■ What to work on: Within the data below, count the lines that include "expression" and give only the count.

■ Dataset content:
______

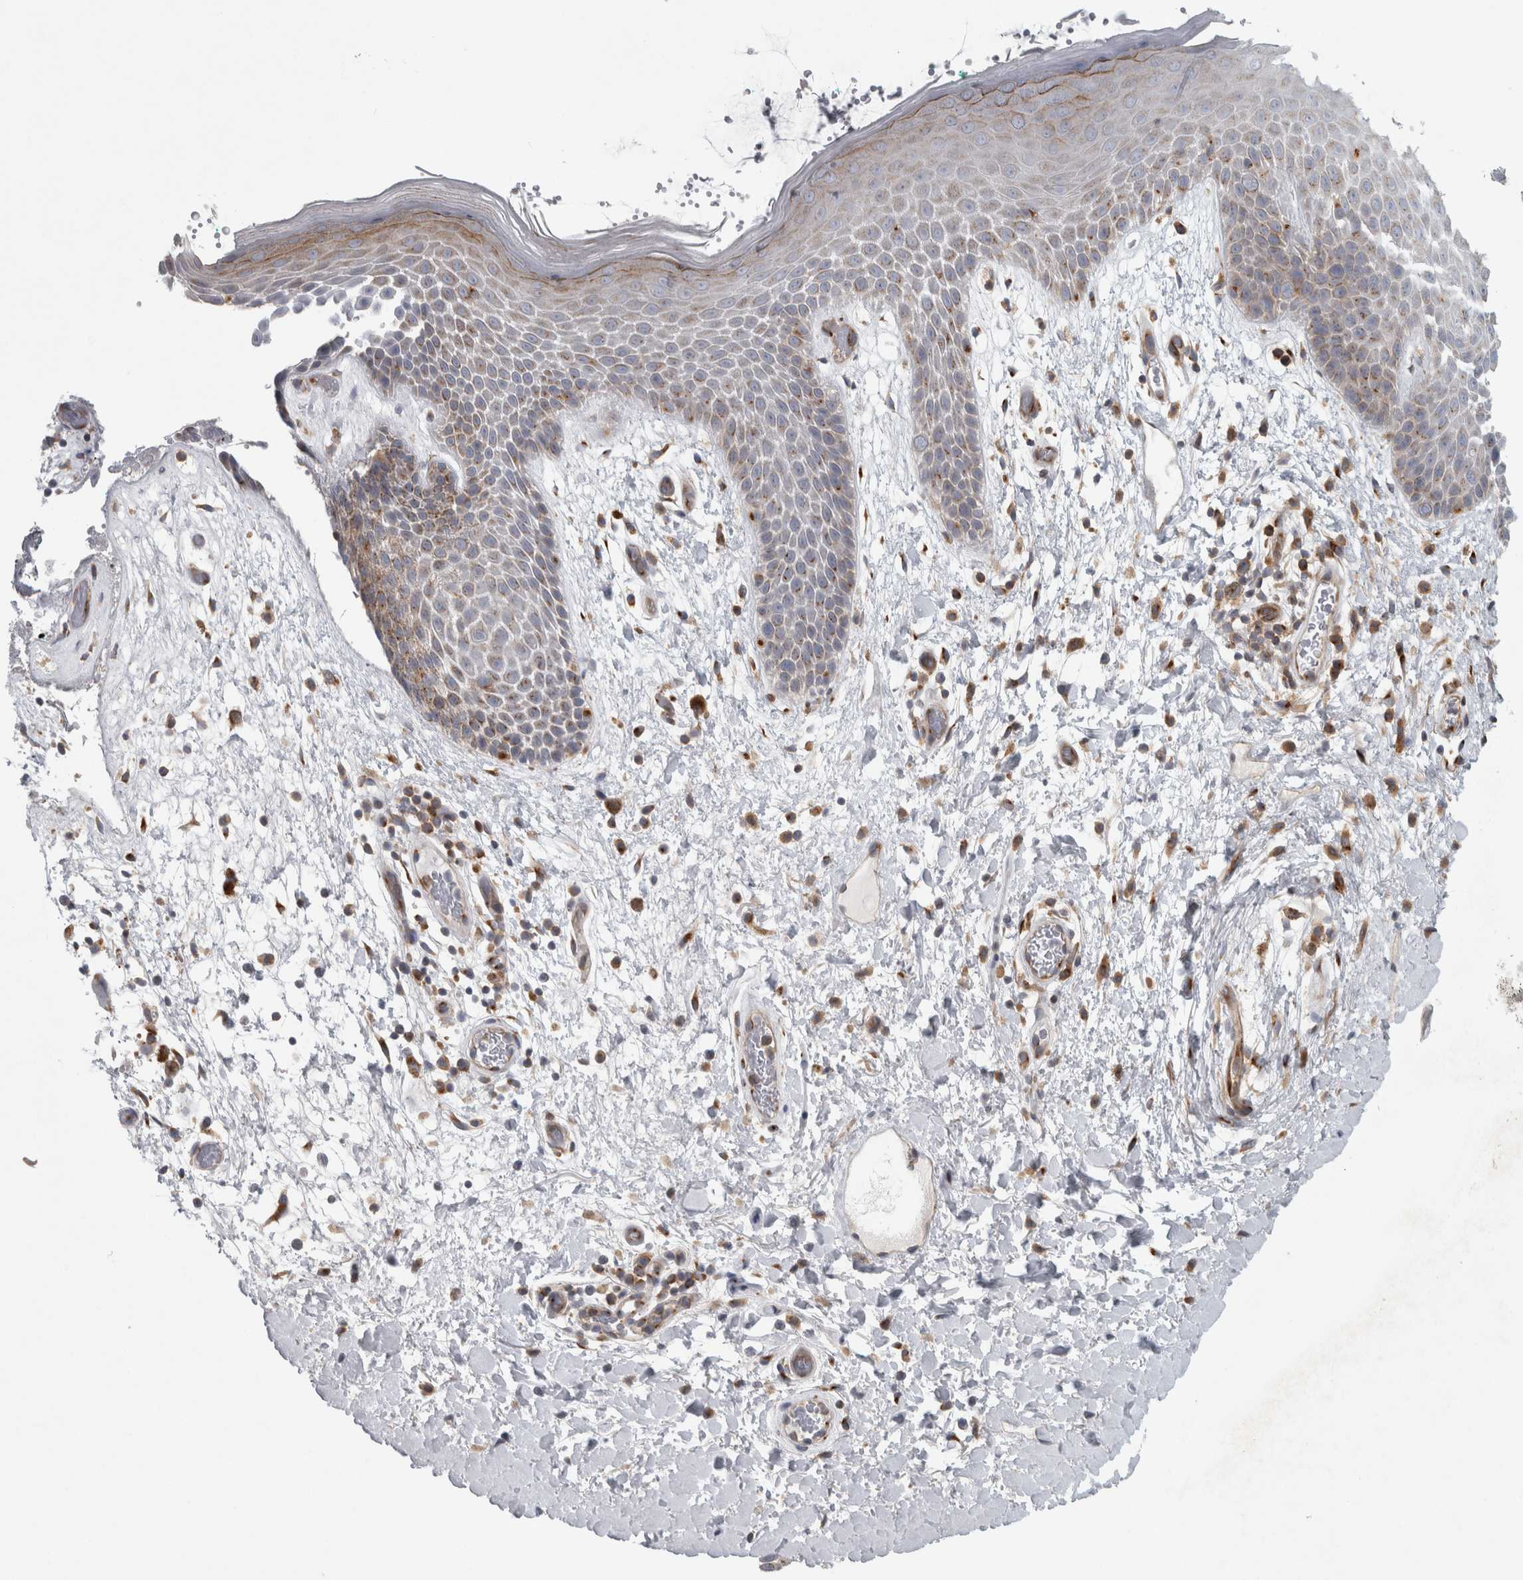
{"staining": {"intensity": "moderate", "quantity": ">75%", "location": "cytoplasmic/membranous"}, "tissue": "skin", "cell_type": "Epidermal cells", "image_type": "normal", "snomed": [{"axis": "morphology", "description": "Normal tissue, NOS"}, {"axis": "topography", "description": "Anal"}], "caption": "Protein expression analysis of benign human skin reveals moderate cytoplasmic/membranous staining in about >75% of epidermal cells.", "gene": "PEX6", "patient": {"sex": "male", "age": 74}}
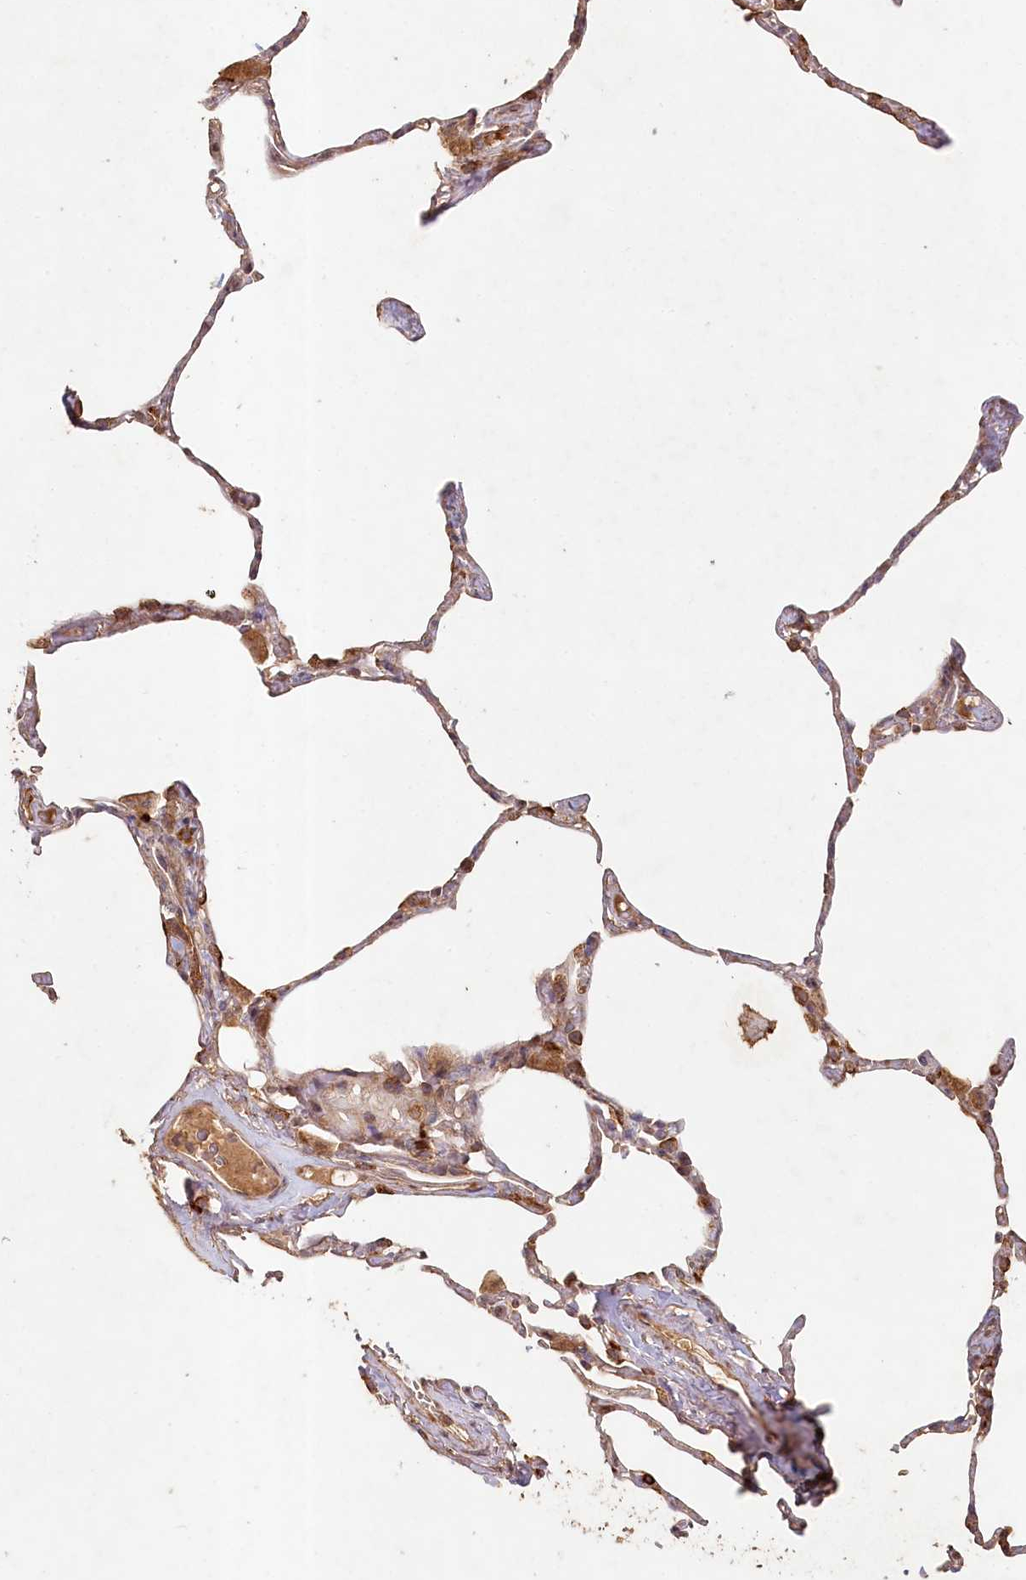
{"staining": {"intensity": "moderate", "quantity": ">75%", "location": "cytoplasmic/membranous"}, "tissue": "lung", "cell_type": "Alveolar cells", "image_type": "normal", "snomed": [{"axis": "morphology", "description": "Normal tissue, NOS"}, {"axis": "topography", "description": "Lung"}], "caption": "Immunohistochemical staining of unremarkable human lung demonstrates >75% levels of moderate cytoplasmic/membranous protein positivity in approximately >75% of alveolar cells.", "gene": "HAL", "patient": {"sex": "male", "age": 65}}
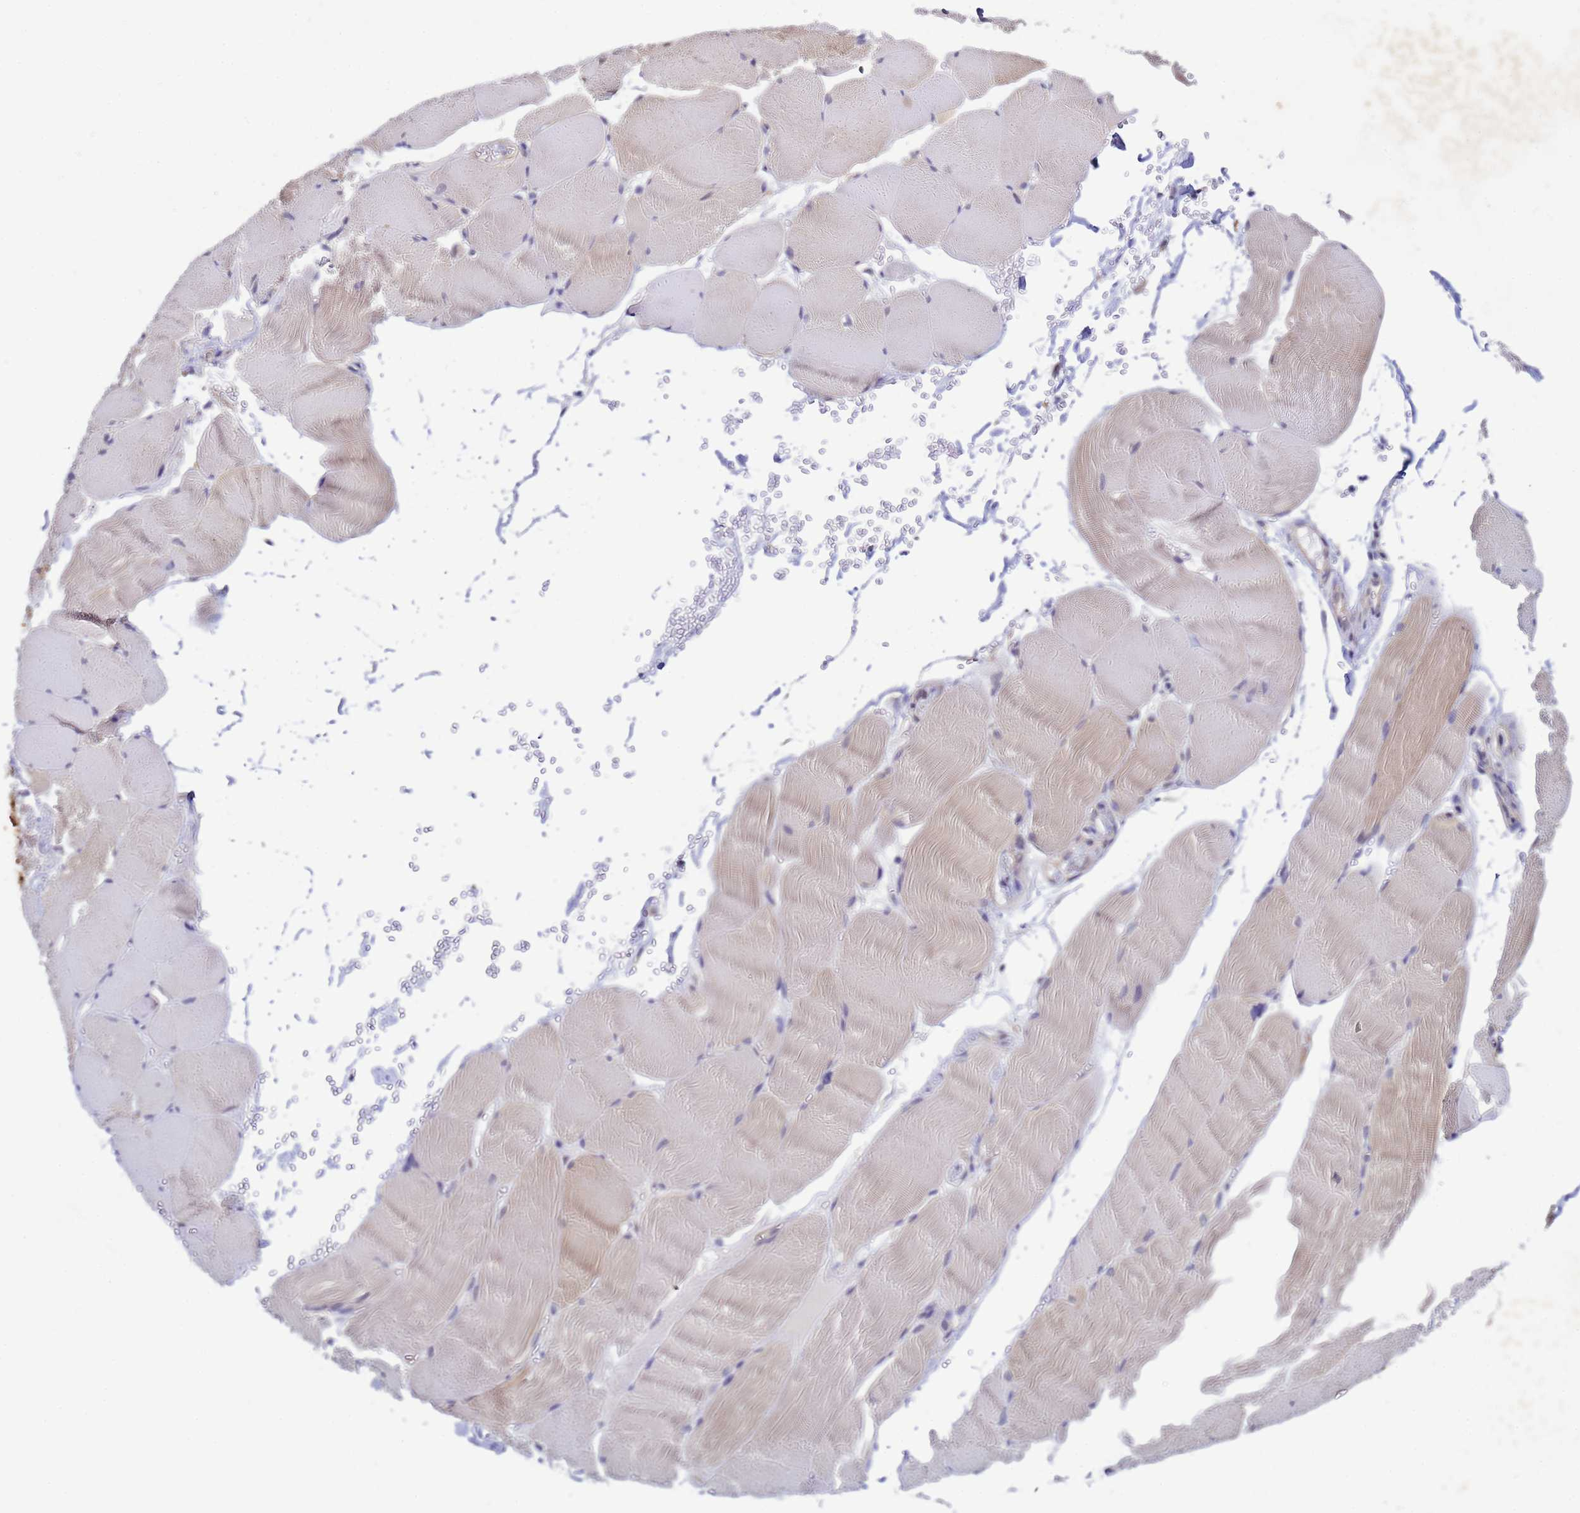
{"staining": {"intensity": "negative", "quantity": "none", "location": "none"}, "tissue": "adipose tissue", "cell_type": "Adipocytes", "image_type": "normal", "snomed": [{"axis": "morphology", "description": "Normal tissue, NOS"}, {"axis": "topography", "description": "Skeletal muscle"}, {"axis": "topography", "description": "Peripheral nerve tissue"}], "caption": "Immunohistochemistry (IHC) image of benign adipose tissue stained for a protein (brown), which demonstrates no expression in adipocytes. (Stains: DAB (3,3'-diaminobenzidine) immunohistochemistry with hematoxylin counter stain, Microscopy: brightfield microscopy at high magnification).", "gene": "NAXE", "patient": {"sex": "female", "age": 55}}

______

■ Response to this task: 2